| Tasks to carry out |
1) Answer these questions using the post about analyzing the tricky malicious document below. Mark your answers (a), (b) and (c).
(a) What did the writer use to analyze the file statically?
(b) Which command showed what type of document the file was?
(c) According to the post, where does the malicious attachment keep some of its malicious code?
2) For each statement, say whether it agrees with the post below about analyzing a malicious document. Answer yes or no, and quote the words from the post that decide it.
(a) The writer ran the document with Lazy Office Analyzer.
(b) The document was as easy to analyze as it first looked.
(c) A document's metadata can include its author.
3) Pick up the post about analyzing the malicious document below and keep writing it from the point where it stops.

| Provided text |
§ §

Tuesday, February 20, 2018

The Case of the Tricky Tool

Looks can be deceiving. There are times when you think an analysis is going to be easy, and everything points in that direction, until you hit a snag. This happens. Sometimes you've made an assumption that is wrong, sometimes there is a little trick the attacker is doing, and sometimes your tools fail you. This is one of those times.

The Malware

I received a malicious attachment in my email yesterday that uses a technique that I've started to see more and more in documents - utilizing the metadata fields to hold some of the malicious code. The advantage to this technique is that it spreads the code throughout the document and makes it more difficult to analyze. Despite this, all signs pointed to this being an easy document to analyze. As you'll see, I was wrong.

MD5: e618b9ef551fe10bf83f29f963468ade
SHA1: 93993320c636c884e6f1b53f9f878410efca02da
SHA256: d400d6392a17311460442e76b26950a0a07e8a85c210c31e87a042a659dc9c52

Once more, I used REMNux to statically analyze the file. Yes, I could have executed it with Lazy Office Analyzer to speed up my analysis, but frankly my Windows VM is temporarily fubar'd, so I was stuck doing it this way.

The first step in my analysis was to figure out what type of document I was dealing with. Relying on the trusty-old file command, we see that this is a composite document file. This means that we can use the oletools suite to analyze it.

Notice that file also gives us some information obtained from the metadata of the document. The metadata of a document is stored inside the document and contains information about it, such as the last time it was saved, how many characters are in it, and the author. As analysts, we can use this information as indicators, to track actors across multiple documents, and sometimes to provide attribution.

§ §

| Material provided |

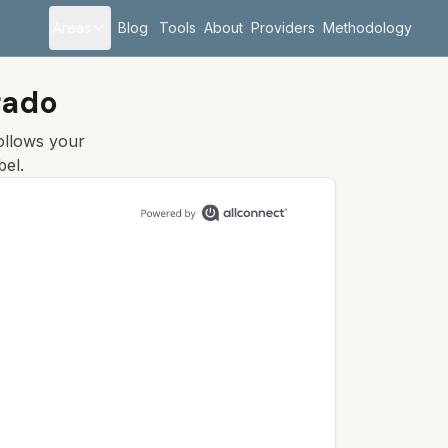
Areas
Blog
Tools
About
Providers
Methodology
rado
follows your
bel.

§ §

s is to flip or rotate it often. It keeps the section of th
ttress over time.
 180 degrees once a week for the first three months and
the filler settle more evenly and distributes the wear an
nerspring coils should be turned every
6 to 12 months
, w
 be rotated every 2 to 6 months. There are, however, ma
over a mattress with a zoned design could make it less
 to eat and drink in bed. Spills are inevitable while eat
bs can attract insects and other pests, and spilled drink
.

§ §

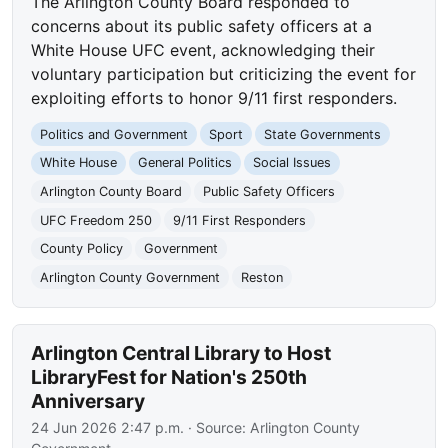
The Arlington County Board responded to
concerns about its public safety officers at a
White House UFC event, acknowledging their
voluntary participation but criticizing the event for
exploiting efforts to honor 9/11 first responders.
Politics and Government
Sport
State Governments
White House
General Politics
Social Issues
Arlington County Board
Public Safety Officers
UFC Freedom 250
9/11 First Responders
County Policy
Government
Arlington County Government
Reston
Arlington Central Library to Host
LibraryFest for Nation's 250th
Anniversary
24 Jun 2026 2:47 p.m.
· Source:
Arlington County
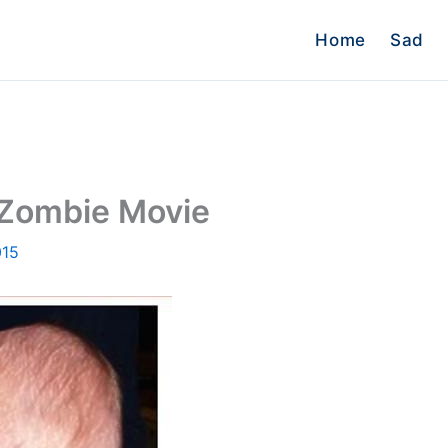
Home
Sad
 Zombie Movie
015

§ §

| Answer list |
1)
(a) REMNux
(b) The file command
(c) In the metadata fields of the document

2)
(a) No: "Yes, I could have executed it with Lazy Office Analyzer to speed up my analysis, but frankly my Windows VM is temporarily fubar'd, so I was stuck doing it this way."
(b) No: "Despite this, all signs pointed to this being an easy document to analyze. As you'll see, I was wrong."
(c) Yes: "contains information about it, such as the last time it was saved, how many characters are in it, and the author"

3)
In this case, the author is set to "Caleb Cheng" and was last saved by the username "caive". Are these legitimate? There's no way for us to tell as they could have been modified after the document was saved, but we could at least create a yara rule to track these usernames and see if they pop up in other documents!

Speaking of Yara, my next step was to use the rules from the Yara Rules Project and see what they found inside of the document.

Two of the Yara rules indicated the document contained embedded VBA code. Not surprising as many malicious documents use VBA to execute their second stage malware. Yara didn't find any embedded executables, so this probably meant the document downloads its next stage to execute. The only way to find out was to extract the VBA and analyze it.

The olevba.py script from the oletools suite can be used to extract VBA code from Office documents. Initially, I didn't give it any options to so I could see how the code looked natively. Fortunately in this document, the VBA code was pretty short and easy to understand.

The code can be broken down as follows:
  1. Declares a number of variables.
  2. Reads the value of the metadata title field with the ThisDocument.BuiltInDocumentProperties("title") command.
  3. Converts the title to ASCII from Unicode. In reality, this is just converting the characters to their integer equivalents and putting them into an array.
  4. Loops through each letter of the title and subtracts 7 from its ASCII value.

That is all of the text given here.